#### Rangkaian Tugas
[1] Ketik ulang secara persis bagian renungan tentang kerendahan hati yang dibuka dengan kata-kata yang memuat "Bacaan Injil: Lukas" dan ditutup dengan "dihormati oleh siapapun.".
[2] Teruskan renungan tentang kerendahan hati, dimulai tepat setelah kalimat terakhir yang tersedia.

#### Kutipan Teks
Kerendahan Hati
Bacaan Pertama: Sirakh 3:19-21.30-31
Kitab Putera Sirakh memberi nasihat agar orang-orang mencari kebijaksanaan
dalam prilaku hidup sehari-hari. Orang-orang yang bijaksana tidak mencari
penghormatan dengan ramah-tamah yang semu atau mencari muka semata. Kebijaksanaan
justru diperoleh dengan penempatan diri yang baik dalam hubungan dengan sesama,
termasuk dalam prilaku yang sopan berdasar pada kerendahan hati.
Bacaan Kedua: Ibrani 12:18-19.22-24a
Kedasyatan alam semesta seringkali membuat kekaguman manusia berubah
menjadi sikap pemujaan. Surat Orang Ibrani menegaskan bahwa orang beriman bukan
datang kepada gunung yang tak tersentuh atau api yang bernyala-nyala, namun
datang kepada Tuhan. Bukit Sion dan kota Yerusalem terarah pada kota surgawi
yang dapat dimasuki karena datang kepada Yesus, Pengantara perjanjian baru.
Bacaan Injil: Lukas 14:1.7-14
Pada suatu saat Yesus diundang dalam sebuah perjamuan makan di rumah
pemimpin orang-orang Farisi. Orang Farisi yang mengundang Yesus tentu memiliki
posisi penting sebagai pemimpin dan pastilah sangat dihormati. Kaum Farisi
memiliki kecenderungan bersikap munafik dan ingin dihormati oleh siapapun.
Dalam hal inilah, para tamu undangan berusaha menduduki tempat terhormat dalam
perjamuan saat itu agar dipandang terhormat oleh tamu yang lain dan juga
dianggap penting oleh tuan rumah yang memiliki jabatan sebagai pemimpin.
Yesus menangkap gerak-gerik para tamu yang berusaha menduduki tempat
terhormat. Pastilah ada sikap mencari muka dengan cara sopan-santun yang
dibuat-buat, atau bahkan dengan cara yang cenderung arogan untuk menyingkirkan
orang lain. Atas prilaku para tamu inilah, kemudian Yesus mengajarkan tantang
sikap rendah hati.
Dalam sebuah perumpamaan, Yesus mengajarkan kerendahan hati dengan tidak
menganggap sebagai orang terpenting dan terhormat. Seseorang yang diundang
dalam sebuah pesta seharusnya menganggap dirinya lebih rendah posisinya dari
undangan yang lain, sehingga akan memilih tempat duduk untuk orang biasa. Tuan
pasta pastilah memiliki tamu yang paling dihormati dari daftar undangan. Bila
ternyata seseorang yang duduk di antara orang-orang biasa dinilai sebagai tamu
yang paling dihormati, maka justru ia akan dipersilakan duduk di tempat
terhormat. Pindah dari tempat duduk biasa ke tempat duduk terhormat karena
permintaan tuan rumah pastilah akan lebih berwibawa dan dihormati oleh tamu
undangan yang lain.

#### Bahan yang Disediakan
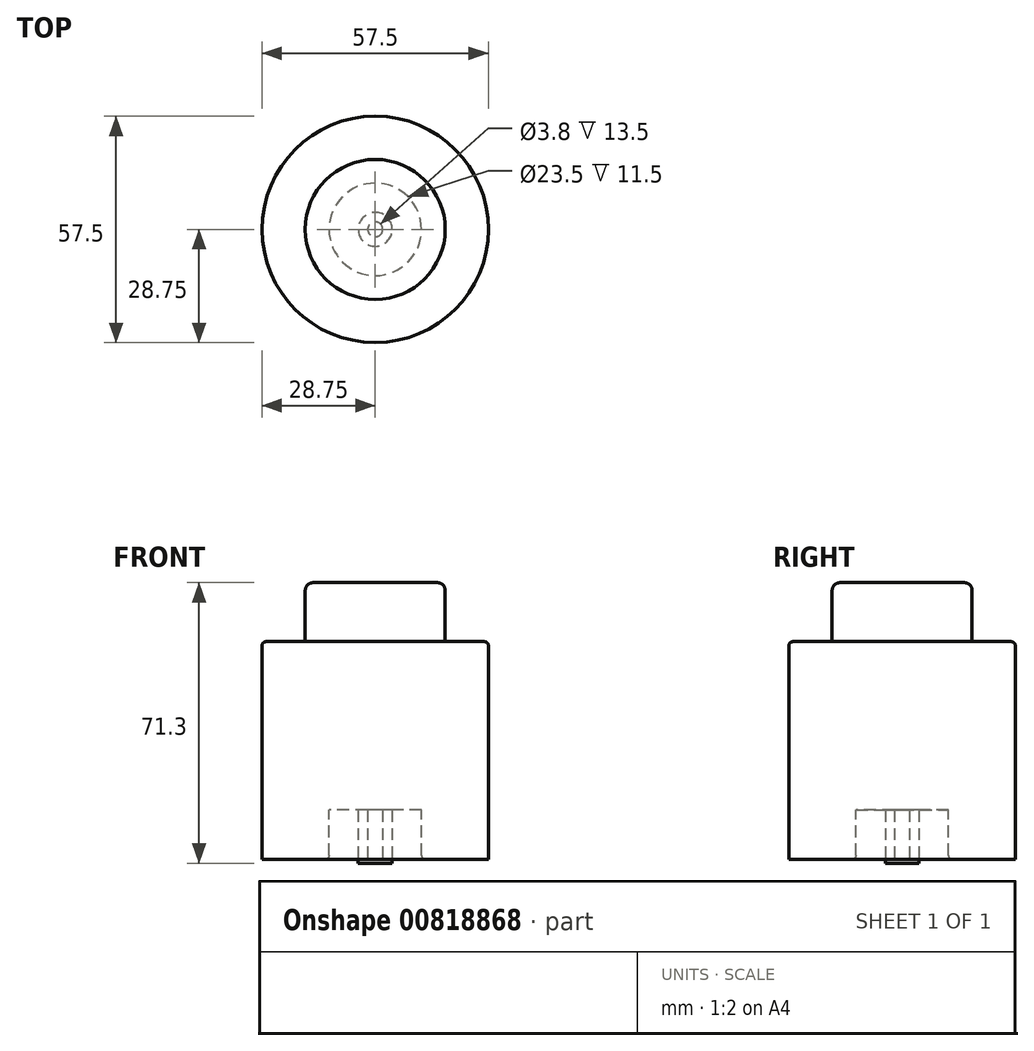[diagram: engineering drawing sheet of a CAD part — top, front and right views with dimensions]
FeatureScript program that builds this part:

#### Jawaban Latihan
[1]
Bacaan Injil: Lukas 14:1.7-14
Pada suatu saat Yesus diundang dalam sebuah perjamuan makan di rumah
pemimpin orang-orang Farisi. Orang Farisi yang mengundang Yesus tentu memiliki
posisi penting sebagai pemimpin dan pastilah sangat dihormati. Kaum Farisi
memiliki kecenderungan bersikap munafik dan ingin dihormati oleh siapapun.

[2]
Sebaliknya, bila seseorang merasa sebagai tamu paling terhormat dan
menduduki bangku kehormatan, namun ternyata ada tamu yang lebih penting dan
lebih terhormat, pasti tuan rumah akan memintanya untuk pindah ke bangku
undangan biasa. Alangkah malunya seseorang yang merasa terhormat tetapi terusir
dari tempat terhormat karena ada orang lain yang lebih terhormat darinya.
Dalam perumpamaan ini, Yesus ingin mengajari orang-orang Farisi yang
cenderung menginginkan penghormatan secara berlebihan. Orang-orang demikian
cenderung memiliki sikap sombong dan tidak tahu diri dan tidak tahu malu. Sikap
ini memunculkan sikap yang tidak jujur pada diri dan sesama, munafik, bahkan
menindas orang lain demi penampilan diri sendiri. Persaingan untuk mendapatkan
penghormatan pastilah bersikap “melihat ke atas” dan tidak peduli pada
orang-orang di sekitarnya yang bernasib lebih buruk dan membutuhkan
pertolongan.
Yesus kemudian menambahkan nasihat agar dalam pesta bukan mengundang
orang-orang yang bisa membalas dengan pesta yang sama. Undangan terhadap mereka
yang kaya akan dibalas dengan pesta yang mungkin lebih besar. Kebiasaan pesta
ini hanya sekedar sosialita semu, ajang unjuk kebolehan dari yang dimiliki
seseorang.
Yesus jusru meminta agar undangan pesta ditujukan bagi mereka yang miskin,
cacat, lumpuh, dan buta. Orang-orang seperti ini tidak akan mampu membuat pesta
yang sama, bahkan untuk makan sehari-hari saja mereka harus bersusah payah.
Pesta bagi orang-orang seperti ini justru akan berguna bagi para undangan
karena dapat merasakan dan menikmati suasana seperti orang-orang normal.
Yesus menuntut kerendahan hati bagi para murid-Nya dan orang-orang yang
mengaku beriman kepada Tuhan. Penghormatan semu di dunia tentu tidak akan
berarti ketika berhadapan dengan Tuhan di akhir hidup kelak. Sebagai anak-anak
Allah, tentu belas kasih Allah yang dibutuhkan agar kelak dapat masuk Kerajaan
Allah. Belas kasih Allah kita dapatkan dengan meneladan sikap Allah dalam diri
Yesus yang rendah hati dan terbuka bagi orang-orang lemah, baik secara fisik,
kekayaan dan kerohanian. Mari kita meneladani Yesus, Sang Guru! (R.YKJ)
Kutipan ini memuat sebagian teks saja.